After that, others joined him. Farmers, shepherds, schoolteachers — ordinary people who wanted to keep the spirit of giving alive, even when the roads failed. Over time, the journey became a tradition. Now, each December, volunteers from the region gather in the village of Scanno to prepare their donkeys. They decorate their saddlebags with ribbons, tiny bells, and sprigs of pine. Children press notes of hope into their hands — “for Nonna,” “for the soldiers,” “for Santa, if he’s listening.”
The climb is slow. The air thins as they rise, and sometimes the snow comes heavy, blurring the world into white. But the donkeys never falter. They move with quiet purpose, their breath misting in the cold, their hooves carving small, steady miracles into the frozen path.
When they finally reach the mountaintop villages, the scene is the same every year: doors open, children run to greet them, and the sound of laughter spills into the snow.

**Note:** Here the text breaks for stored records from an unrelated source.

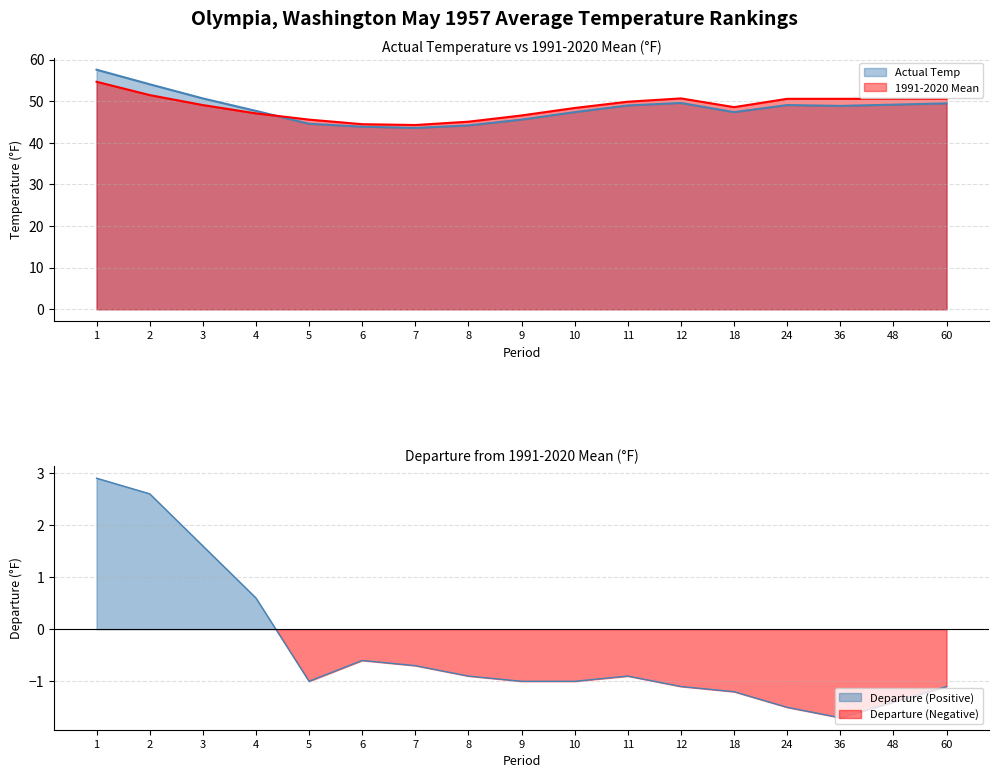

How many data points in Actual Temp are less than 48?

8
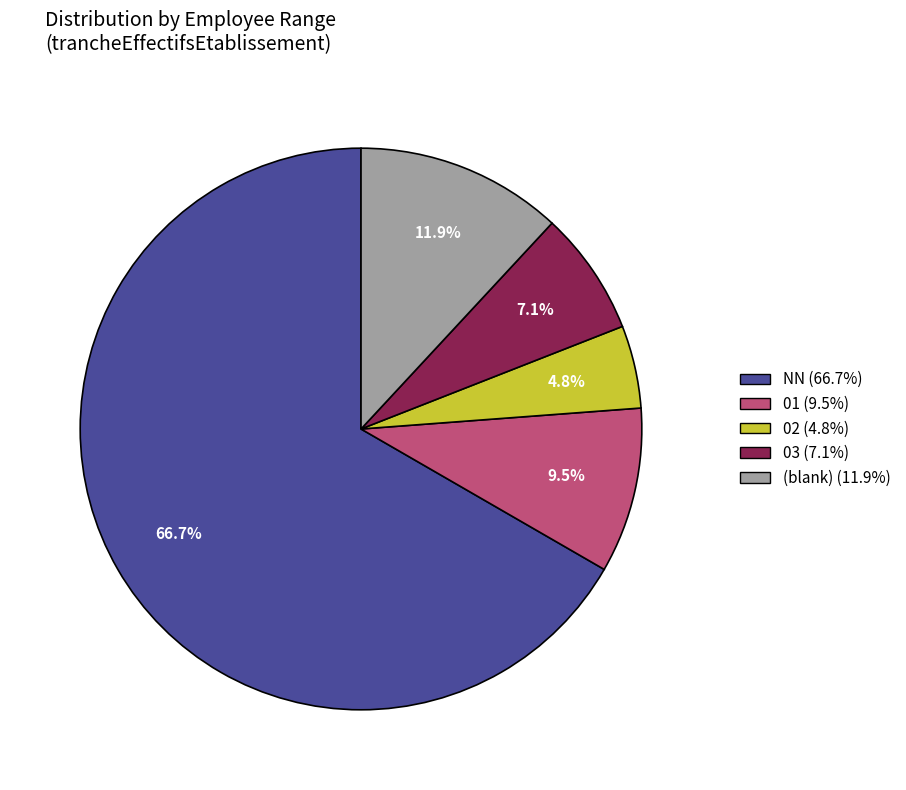

Does any single category account for the majority?

Yes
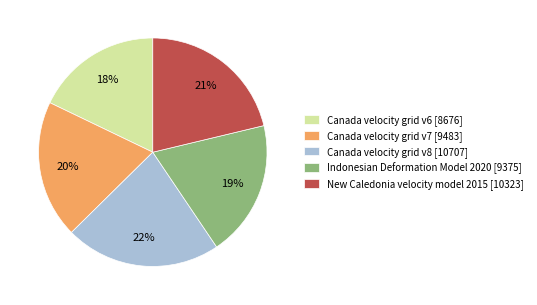

Count the number of slices in the pie.

5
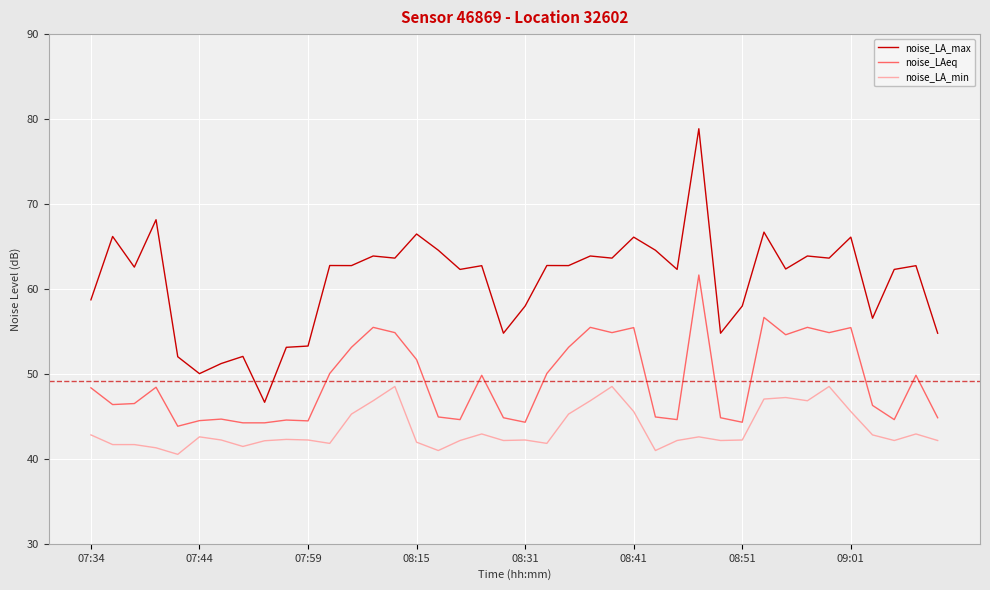

Which series has the widest spread of values?

noise_LA_max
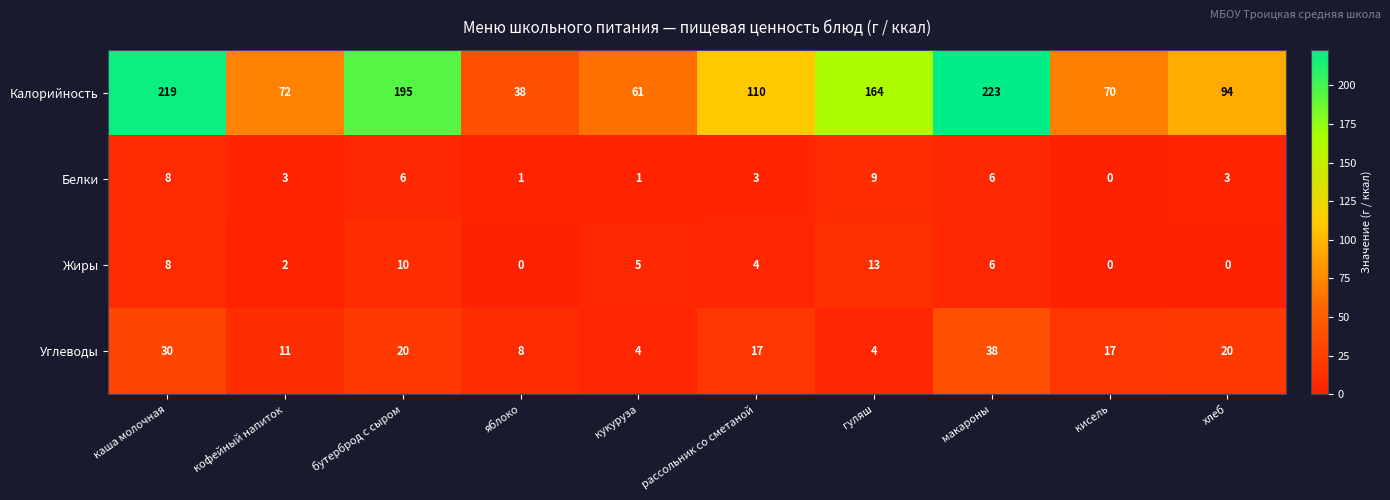

How many positive values does the Жиры series have?

7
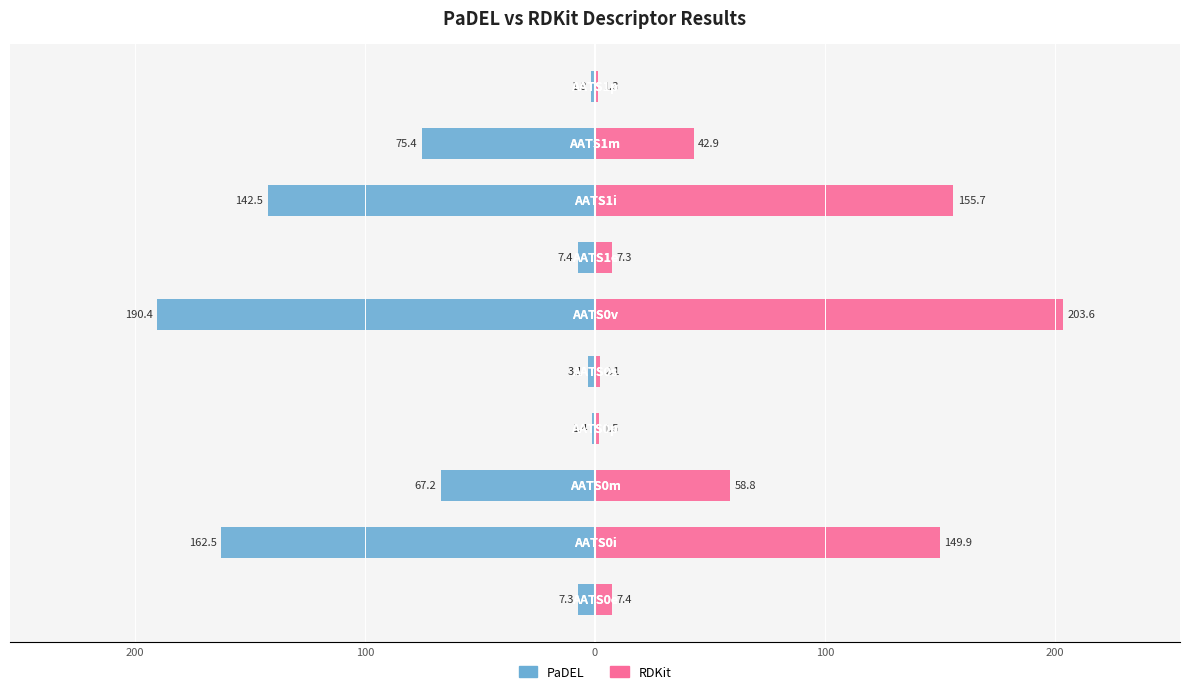

Which series changed the most between 200 and 300?

RDKit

The volunteers hand out food, books, and small wrapped gifts. Someone always starts to sing. The bells on the donkeys’ harnesses chime in time, turning the mountains into a kind of living carol.
By nightfall, the procession begins its descent, the lights of the villages flickering below like candles of gratitude.
No one calls them heroes. The donkeys don’t know they’re part of a tradition, and the volunteers don’t do it for recognition. They do it because kindness, like faith, needs to move — to travel from one heart to another, even through storms.
And maybe that’s the lesson of the Christmas donkeys: not that miracles are loud or shining, but that they arrive quietly, step by step, with baskets full of warmth and hooves that never give up.